Website Queen's University Belfast
Overview
This project aims to discover and validate a panel of blood-based biomarkers in humans for measuring activation of AMPK, a protein complex which acts as a detector of cellular “fuel deficiency”. The core strategy involves a systematic, AI-driven analysis of existing and new multi-omics data to pinpoint a precise molecular signature.
Supervisors: Professor Gary Williamson (School of Biological Sciences) and Dr Shuyan Li (EEECS).
Timeliness and importance:
Obesity, overweight, and type 2 diabetes are rapidly growing worldwide. There are various strategies but initial weight loss is hard to maintain, even after drug treatment. A potential target is AMP-activated kinase (AMPK), a protein complex which acts as a detector of cellular “fuel deficiency”. Importantly, clinical AMPK activators act as calorie restriction mimetics and lower the risk of chronic conditions. During low energy, AMPK phosphorylates specific enzymes and growth control nodes to increase ATP generation and decrease ATP consumption, and the activation capacity declines in metabolic stress and with aging. Metformin is a clinical AMPK activator, and the activation may be potentiated by the drug salicylate. However, there are many benefits in a dietary strategy, but research is hindered by a lack of direct biomarkers of AMPK activation for use in human dietary intervention studies.
Research question:
Generic energy metabolic status can be estimated indirectly using blood metabolomics and other ‘omic techniques on subjects with obesity, diabetes and after exercise. The research question is: can we develop a biomarker which could more specifically measure AMPK activation in humans using blood samples.
Objectives:
1. Aggregating metabolomic, proteomic, phosphoproteomic, and transcriptomic datasets from previous human, animal, and cell studies involving known AMPK activators (e.g., metformin, salicylate, dietary phytochemicals) and controls. These diverse datasets will be integrated into a centralized database where raw and processed data are stored in structured formats, meticulously annotated with experimental metadata.
2. The AI-driven analysis will then proceed in three key stages.
(a) supervised machine learning models, such as Random Forest and LASSO regression, will be employed to analyse this multi-omics input. Their goal is to perform classification and identify a shortlist of output features—changes in specific metabolites, protein phosphosites, and genes—that are most strongly predictive of AMPK activation.
(b) The robustness of these AI-identified outputs will be validated using unsupervised learning techniques like UMAP to confirm they can consistently cluster samples by AMPK status.
(c) These top candidate biomarkers will be integrated into a simple, interpretable model (e.g., a logistic regression formula) to generate a single, quantitative “AMPK Activation Score.”
3. This validated methodology and the resulting biomarker panel or score will be directly applied to existing or new samples from human intervention studies. This will confirm the utility of these AI-identified outputs for assessing the effects of nutritional interventions, foods, and other compounds on AMPK activation and energy utilization in human subjects.

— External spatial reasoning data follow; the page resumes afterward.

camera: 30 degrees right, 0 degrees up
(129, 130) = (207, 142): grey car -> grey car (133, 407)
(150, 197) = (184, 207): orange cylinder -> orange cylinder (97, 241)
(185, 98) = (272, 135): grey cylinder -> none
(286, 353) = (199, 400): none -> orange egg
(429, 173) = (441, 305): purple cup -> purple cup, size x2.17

Data availability and collection: Initial data to be analysed by AI is already published and available. Human blood samples will be developed in a parallel project funded by the supporting company.
Academic Requirements:
The minimum academic requirement for admission is normally an Upper Second Class Honours degree from a UK or ROI Higher Education provider in a relevant discipline, or an equivalent qualification acceptable to the University.

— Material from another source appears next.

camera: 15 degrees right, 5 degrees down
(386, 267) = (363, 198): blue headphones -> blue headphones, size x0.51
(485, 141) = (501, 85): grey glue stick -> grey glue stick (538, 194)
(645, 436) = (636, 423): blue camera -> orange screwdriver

Desirable academic requirements:
A strong background in nutrition, biochemistry/biological sciences, and/or extensive experience of Python, background information of machine learning.
Funding Information
This project is part of the NILab Programme. Further details can be found here: https://www.qub.ac.uk/sites/nilab/
Applications are welcome from Home and International applicants. Please note that only a small number of NILab awards are available for international applicants. These international awards will be competitively allocated across all NILab projects based on the overall strength of the applications.